Skip to content

HuggingFace Transformers Integration

AutoTimm can work alongside HuggingFace Transformers vision models (ViT, DeiT, BEiT, Swin, etc.) with PyTorch Lightning. This guide shows you how to use these models directly without Auto classes for full control and compatibility.

Direct Model Integration

graph TD
    A[HF Transformers] --> A1[transformers Library]
    A1 --> B{Model Type}

    B -->|ViT| C1[ViTModel + ViTConfig]
    C1 --> C1a[Load Pretrained]
    C1a --> C1b[Configure Architecture]

    B -->|DeiT| C2[DeiTModel + DeiTConfig]
    C2 --> C2a[Load Pretrained]
    C2a --> C2b[Configure Architecture]

    B -->|BEiT| C3[BeitModel + BeitConfig]
    C3 --> C3a[Load Pretrained]
    C3a --> C3b[Configure Architecture]

    B -->|Swin| C4[SwinModel + SwinConfig]
    C4 --> C4a[Load Pretrained]
    C4a --> C4b[Configure Architecture]

    C1b --> D[Custom LightningModule]
    C2b --> D
    C3b --> D
    C4b --> D

    D --> D1[Initialize Module]
    D1 --> D2[Setup Model]
    D2 --> E[Add Task Head]
    E --> E1[Classification Head]
    E --> E2[Detection Head]
    E --> E3[Segmentation Head]

    E1 --> F[Configure Optimizers]
    E2 --> F
    E3 --> F
    F --> F1[Select Optimizer]
    F1 --> F2[Set Learning Rate]
    F2 --> F3[Configure Scheduler]

    F3 --> G[Training Steps]
    G --> G1[training_step]
    G1 --> G2[validation_step]
    G2 --> G3[test_step]
    G3 --> G4[predict_step]

    G4 --> H[PyTorch Lightning]

    H --> I1[DDP]
    I1 --> I1a[Multi-GPU Training]
    H --> I2[Mixed Precision]
    I2 --> I2a[AMP/FP16]
    H --> I3[Callbacks]
    I3 --> I3a[EarlyStopping]
    I3 --> I3b[ModelCheckpoint]
    H --> I4[Checkpointing]
    I4 --> I4a[Save/Load States]

    style A fill:#2196F3,stroke:#1976D2
    style C1 fill:#1976D2,stroke:#1565C0
    style C2 fill:#2196F3,stroke:#1976D2
    style C3 fill:#1976D2,stroke:#1565C0
    style C4 fill:#2196F3,stroke:#1976D2
    style D fill:#1976D2,stroke:#1565C0
    style G fill:#2196F3,stroke:#1976D2
    style H fill:#1976D2,stroke:#1565C0

Overview

Key Finding: You don't need Auto classes! All HuggingFace vision models can be used directly with specific model classes for better control and type safety.

# :material-check-circle: RECOMMENDED: Specific model classes directly
from transformers import (
    ViTModel, ViTConfig, ViTImageProcessor,  # Vision Transformer
    DeiTModel, DeiTConfig,                   # DeiT
    BeitModel, BeitConfig,                   # BEiT
    SwinModel, SwinConfig,                   # Swin
)

━━━━

Required actions =>
1 - In the HuggingFace Transformers integration page, which model and config classes does the diagram pair with BEiT?
2 - Write the next part of the HuggingFace Transformers integration page, picking up right after its final import statement.

Data for analysis =>
━━━━

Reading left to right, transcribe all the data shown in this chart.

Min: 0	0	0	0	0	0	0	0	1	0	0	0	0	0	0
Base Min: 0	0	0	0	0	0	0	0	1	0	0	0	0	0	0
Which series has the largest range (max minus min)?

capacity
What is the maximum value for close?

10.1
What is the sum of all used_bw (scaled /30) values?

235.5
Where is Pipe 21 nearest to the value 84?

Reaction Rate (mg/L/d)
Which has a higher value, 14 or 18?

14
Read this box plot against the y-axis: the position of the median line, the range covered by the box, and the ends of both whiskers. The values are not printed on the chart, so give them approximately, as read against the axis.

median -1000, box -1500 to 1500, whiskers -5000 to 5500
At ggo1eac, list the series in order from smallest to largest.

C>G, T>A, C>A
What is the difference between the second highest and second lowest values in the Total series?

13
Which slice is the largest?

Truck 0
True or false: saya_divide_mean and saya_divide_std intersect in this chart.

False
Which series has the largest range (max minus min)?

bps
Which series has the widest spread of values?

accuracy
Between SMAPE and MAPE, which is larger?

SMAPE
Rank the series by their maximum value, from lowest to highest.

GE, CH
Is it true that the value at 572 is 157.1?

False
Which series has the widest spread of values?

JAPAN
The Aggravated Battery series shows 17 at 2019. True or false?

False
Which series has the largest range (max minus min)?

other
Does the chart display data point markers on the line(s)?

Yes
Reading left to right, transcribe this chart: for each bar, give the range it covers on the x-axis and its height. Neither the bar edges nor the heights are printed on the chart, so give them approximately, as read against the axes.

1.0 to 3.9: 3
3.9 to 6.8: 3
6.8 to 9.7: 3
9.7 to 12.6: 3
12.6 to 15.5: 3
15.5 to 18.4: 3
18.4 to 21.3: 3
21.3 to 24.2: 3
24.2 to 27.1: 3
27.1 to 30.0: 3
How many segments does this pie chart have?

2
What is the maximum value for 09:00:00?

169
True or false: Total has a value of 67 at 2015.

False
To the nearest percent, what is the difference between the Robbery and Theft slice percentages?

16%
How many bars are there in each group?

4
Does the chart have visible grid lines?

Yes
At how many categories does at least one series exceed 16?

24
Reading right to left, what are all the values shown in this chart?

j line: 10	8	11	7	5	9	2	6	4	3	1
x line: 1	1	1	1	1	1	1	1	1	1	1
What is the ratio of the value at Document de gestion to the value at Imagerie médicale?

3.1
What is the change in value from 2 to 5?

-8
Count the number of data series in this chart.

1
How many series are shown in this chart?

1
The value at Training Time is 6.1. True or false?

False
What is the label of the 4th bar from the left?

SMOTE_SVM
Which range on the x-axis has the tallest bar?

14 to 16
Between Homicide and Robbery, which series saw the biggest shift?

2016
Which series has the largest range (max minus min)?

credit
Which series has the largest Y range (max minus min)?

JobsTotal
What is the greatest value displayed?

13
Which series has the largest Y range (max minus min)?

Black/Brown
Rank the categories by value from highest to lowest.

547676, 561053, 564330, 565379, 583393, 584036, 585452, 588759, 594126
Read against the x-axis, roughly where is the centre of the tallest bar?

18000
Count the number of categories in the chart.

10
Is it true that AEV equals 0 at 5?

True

━━━━

Your written answers =>
1 - BeitModel and BeitConfig

2 -
# :material-close-circle: NOT REQUIRED: Auto classes
from transformers import AutoModel, AutoImageProcessor, AutoConfig

Compatibility

All PyTorch Lightning features work seamlessly with HuggingFace vision models:

  • Manual model creation and pretrained loading
  • Lightning training, validation, testing
  • Checkpoint save/load
  • Distributed training (DDP)
  • Mixed precision (FP16/BF16)
  • All Lightning callbacks
  • Gradient computation and optimization

Quick Start

Manual Model Creation

import pytorch_lightning as pl
import torch
from transformers import ViTModel, ViTConfig

class ViTClassifier(pl.LightningModule):
    def __init__(self, num_classes=10):
        super().__init__()

        # Create config directly (no AutoConfig)
        config = ViTConfig(
            hidden_size=768,
            num_hidden_layers=12,
            num_attention_heads=12,
            image_size=224,
            patch_size=16,
        )

        # Create model directly (no AutoModel)
        self.vit = ViTModel(config)

        # Add classifier head
        self.classifier = torch.nn.Linear(config.hidden_size, num_classes)

    def forward(self, pixel_values):
        outputs = self.vit(pixel_values=pixel_values)
        logits = self.classifier(outputs.pooler_output)
        return logits

    def training_step(self, batch, batch_idx):
        images, labels = batch
        logits = self(images)
        loss = torch.nn.functional.cross_entropy(logits, labels)
        return loss

    def configure_optimizers(self):
        return torch.optim.AdamW(self.parameters(), lr=1e-4)

# Create and train
model = ViTClassifier(num_classes=10)
trainer = pl.Trainer(max_epochs=10)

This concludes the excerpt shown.